We are a family of 2 adults and 3 kids (that eat us out of house and home). We have been here 5 months and I have now got used to the supermarkets here. I have managed to drop my weekly food shopping bill to no more than 140.00 euros a week and that includes my meat and veg. I then do a monthly shop at Smart and get all the household and personal stuff and I usually spend about 60 euros. I have to stock up on bread and milk again through the week but thats the same price as UK anyway.

I shop at Metro now as it is a smaller store which means less choice and temptation and I manage to get everything I need. When I go yo Orphanides or Carrefour I spend at least 190 euros a week.

Cant wait to see what Lidl has to offer.

Hope this helps


----------



## MrB (Jun 2, 2010)

toebeenz said:


> How are food prices holding up in Cyprus?


We did a "test" this summer, and shopped for 5 weeks, mostly at Paps in Polis. We bought just about anything, to test the real prices for ourselves.
Beer, wine (esp offers), local fruit and fish such as sea bream and sea bass were cheaper than the UK. I expected cereals to be more, but they weren't.

Toiletries, cosmetics etc seemed more expensive. Yoghurts were more, but the local sheeps and goat yogghies were delicious.

Summary: prices about the same as Waitrose UK where we shop.


----------



## steveg63 (Sep 5, 2010)

We have just returned from a weeks visit tying up the school for the kids when we move out in Feb next year, we ate our a couple of times and shopped, cooked and ate in also, found that the prices were not much difference to the UK, fresh veg and fruit cheaper and tastier, Found a nice shop selling meat, fish beef etc, all of it frozen but very good standard, 2x Venison loin steaks for 7euros!!! On main road between Pahos and Coral bay.

Steve


----------



## zin (Oct 28, 2010)

Comparing supermarket prices with UK ones, in most places I've lived, the UK supermarkets tend to always be cheaper. That said, the Cyprus supermarket prices compared with the average wage of the country does not make great reading. 

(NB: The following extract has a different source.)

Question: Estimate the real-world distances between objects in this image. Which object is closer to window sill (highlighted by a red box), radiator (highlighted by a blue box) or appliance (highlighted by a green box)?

Has anyone tried buying from local markets and butchers etc.. to compare?


----------



## Veronica (Apr 5, 2008)

We always buy from the fruit markets, local butchers, bakers etc. Also the discount shops like the Euro shops, UKays and other shops like that. Spirou are cheaper than the big supermarkets also.
We only use the big supermarkets for things we cannot get elsewhere.
By shopping around you can save a lot and on the whole we find it no more expensive than the UK.


----------